**WHAT IS EXPECTED:** From the first line to the last, print the data exactly.

--

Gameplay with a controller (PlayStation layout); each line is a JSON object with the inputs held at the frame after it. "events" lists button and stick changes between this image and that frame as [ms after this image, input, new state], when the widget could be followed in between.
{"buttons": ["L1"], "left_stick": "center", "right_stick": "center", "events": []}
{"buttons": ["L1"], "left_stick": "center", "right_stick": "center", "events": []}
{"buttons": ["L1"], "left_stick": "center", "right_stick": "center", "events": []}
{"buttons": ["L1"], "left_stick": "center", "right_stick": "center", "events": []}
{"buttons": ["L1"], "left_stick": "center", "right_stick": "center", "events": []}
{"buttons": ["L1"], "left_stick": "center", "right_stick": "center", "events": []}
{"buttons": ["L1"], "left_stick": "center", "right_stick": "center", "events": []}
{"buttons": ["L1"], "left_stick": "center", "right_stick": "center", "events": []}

--

**OUTPUT FOR THIS TASK:**
Gameplay with a controller (PlayStation layout); each line is a JSON object with the inputs held at the frame after it. "events" lists button and stick changes between this image and that frame as [ms after this image, input, new state], when the widget could be followed in between.
{"buttons": ["L1"], "left_stick": "center", "right_stick": "center", "events": []}
{"buttons": ["L1"], "left_stick": "center", "right_stick": "center", "events": []}
{"buttons": ["L1"], "left_stick": "center", "right_stick": "center", "events": []}
{"buttons": ["L1"], "left_stick": "center", "right_stick": "center", "events": []}
{"buttons": ["L1"], "left_stick": "center", "right_stick": "center", "events": []}
{"buttons": ["L1"], "left_stick": "center", "right_stick": "center", "events": []}
{"buttons": ["L1"], "left_stick": "center", "right_stick": "center", "events": []}
{"buttons": ["L1"], "left_stick": "center", "right_stick": "center", "events": []}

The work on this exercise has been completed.